OpenAI's involvement was central to Microsoft's framing of the chip. In the announcement materials, OpenAI CEO Sam Altman said: "Since first partnering with Microsoft, we've collaborated to co-design Azure's AI infrastructure at every layer for our models and unprecedented training needs… Azure's end-to-end AI architecture, now optimized down to the silicon with Maia, paves the way for training more capable models and making those models cheaper for our customers."[2] Microsoft executive vice president of Cloud and AI Scott Guthrie was quoted in parallel: "At scale, it's important for us to optimize and integrate every layer of the infrastructure stack to maximize performance, diversify our supply chain and give customers infrastructure choice."[1][2]

Actual deployment

Public information about Maia 100's production deployment is sparse, and by 2024 it had become clear that the chip was not deployed at the scale Microsoft had implied. Several reports converged on a picture in which Maia 100 served primarily as a learning vehicle for Microsoft's silicon and software teams rather than as a major production accelerator:

  • Tom's Hardware, citing reporting by The Information, wrote in June 2025 that Maia 100 "was designed for image processing rather than generative AI, and isn't powering any of the company's AI services, and has instead just been used internally for staff training purposes."[12]
  • DCD and Tom's Hardware separately reported that Microsoft had pushed the mass production of the next-generation Maia chip, codenamed Braga and intended to become the Maia 200, into 2026, at least six months behind the original 2025 target.

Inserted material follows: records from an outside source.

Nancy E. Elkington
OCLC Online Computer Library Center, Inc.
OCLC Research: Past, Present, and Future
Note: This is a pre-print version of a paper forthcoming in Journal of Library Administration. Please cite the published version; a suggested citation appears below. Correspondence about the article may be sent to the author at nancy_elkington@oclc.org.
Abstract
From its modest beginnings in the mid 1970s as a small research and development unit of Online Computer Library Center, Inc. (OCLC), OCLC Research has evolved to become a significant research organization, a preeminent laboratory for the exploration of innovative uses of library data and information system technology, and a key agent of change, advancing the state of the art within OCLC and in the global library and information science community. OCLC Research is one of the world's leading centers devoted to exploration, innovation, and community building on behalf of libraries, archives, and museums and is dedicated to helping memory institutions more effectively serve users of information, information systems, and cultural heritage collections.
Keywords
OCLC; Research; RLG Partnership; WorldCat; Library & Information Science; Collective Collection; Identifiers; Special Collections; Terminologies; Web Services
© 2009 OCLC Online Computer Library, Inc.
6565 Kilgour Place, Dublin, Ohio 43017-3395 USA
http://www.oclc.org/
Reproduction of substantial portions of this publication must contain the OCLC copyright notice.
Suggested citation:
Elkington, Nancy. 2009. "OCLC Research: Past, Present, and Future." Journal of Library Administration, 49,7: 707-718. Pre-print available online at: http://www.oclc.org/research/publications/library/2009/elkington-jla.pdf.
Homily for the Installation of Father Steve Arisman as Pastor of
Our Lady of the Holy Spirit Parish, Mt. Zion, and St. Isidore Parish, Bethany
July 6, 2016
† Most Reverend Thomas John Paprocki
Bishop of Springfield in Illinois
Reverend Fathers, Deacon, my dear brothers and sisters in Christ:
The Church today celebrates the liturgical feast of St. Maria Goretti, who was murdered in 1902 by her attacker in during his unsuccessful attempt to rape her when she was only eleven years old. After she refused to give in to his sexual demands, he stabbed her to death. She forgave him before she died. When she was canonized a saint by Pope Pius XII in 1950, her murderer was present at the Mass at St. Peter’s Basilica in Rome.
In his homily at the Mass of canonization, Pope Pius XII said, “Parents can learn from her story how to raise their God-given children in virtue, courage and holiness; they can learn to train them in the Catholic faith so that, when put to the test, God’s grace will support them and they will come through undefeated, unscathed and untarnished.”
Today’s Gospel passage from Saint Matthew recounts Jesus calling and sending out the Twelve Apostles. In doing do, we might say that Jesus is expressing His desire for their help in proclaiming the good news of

The reports cited unanticipated design changes, including new features requested by OpenAI that destabilized the chip in simulation, plus high staff turnover on the chip-design teams.[12][13]
  • SemiAnalysis assessed that "as expected of first generation silicon, Maia 100 was not manufactured in high volume or deployed for production workloads," and noted that the chip was "architected before the Gen AI boom, leaving it short on memory bandwidth suitable for inference."[11]
  • Industry analysts at IT Pro and others noted that Maia 100 was "currently limited to internal Microsoft workloads rather than broad enterprise availability," with no Azure VM SKU offered to external customers.[9]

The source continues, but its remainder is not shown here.